Audiomitschnitte des 3. ...umsGanze!-Kongress in Berlin vom 05. bis 07.07.2013

Überall in Europa kämpfen Lohnabhängige, Arbeitslose und Menschen in Ausbildung gegen die Austeritätspolitik der EU. Auf Straßen und Plätzen experimentieren sie mit direkter Demokratie und streiten über neue Modelle solidarischer Ökonomie. Selbst in Deutschland werden Risse im System sichtbar – durch stadtpolitische Kämpfe, durch den Widerstand von Geflüchteten, durch Krisenproteste und Versuche, sie zu kriminalisieren. Doch auch linke Politik und antikapitalisti­sche Kritik stecken in der Krise. Zwar haben sich die Zukunftsversprechen des Neoliberalismus und des Nationalstaats erledigt. Aber echte Alternativen scheinen noch viel utopischer. Die EU wankt, und kann doch problem­los ihre marktradikale Regierungslogik durchset­zen. Rassismus und Sozialchauvinismus stehen in voller Blüte, reaktionäre Krisendeutungen sind weit verbreitet, traditionelle Geschlechterrollen erleben eine Renaissance.

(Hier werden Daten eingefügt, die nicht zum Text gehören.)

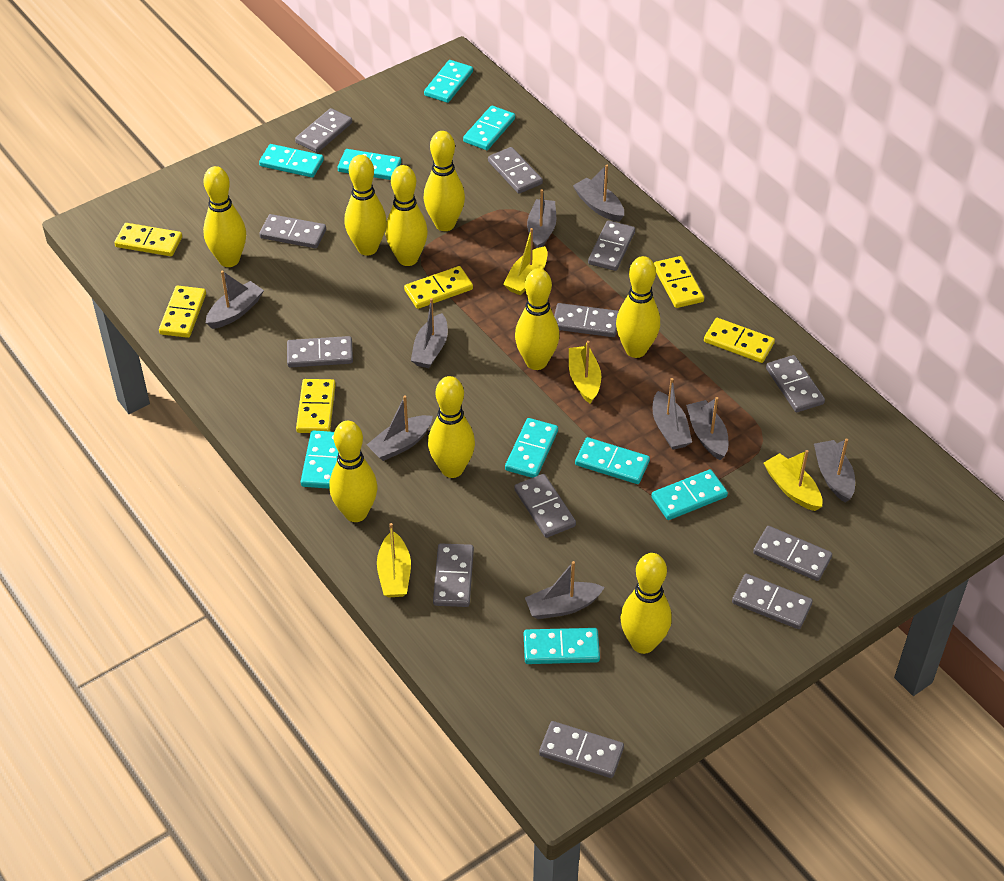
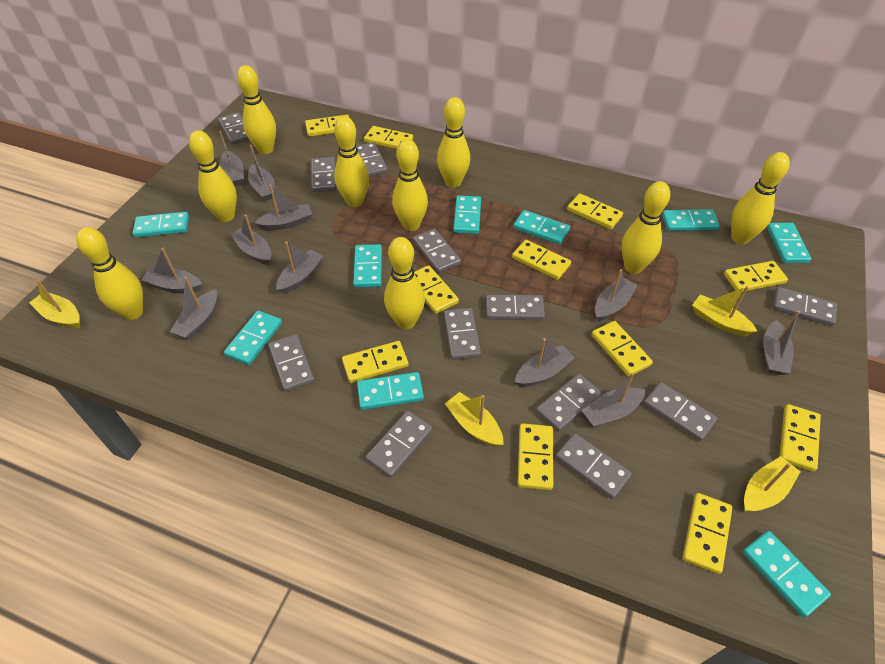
grey boat: 9 -> 11
yellow domino: 6 -> 11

Auf dem dritten Kongress des …ums Ganze!-Bündnisses wollen wir mit Dir und Genoss*innen aus anderen Ländern über die aktuelle Transformation von Kapitalismus, Staatlichkeit und Politik in der Krise diskutieren. Wie können wir diese Ordnung kippen? Und warum macht sie es uns so schwer? Wie muss eine radikale Kritik formuliert und praktisch organisiert werden, die Kapitalismus und Staat ernsthaft überwinden will? Zu diesen Fragen haben wir vier Podien organisiert. Dazwischen gibt es viele Workshops, in denen wir einzelne Themen und Probleme ausführlicher besprechen können. Diese Workshops bilden den eigentlichen Schwerpunkt des Kongresses. Parallel zu den Workshops laufen am Samstag Kunstgespräche, und übers gesamte Wochenende ein Krisenkino.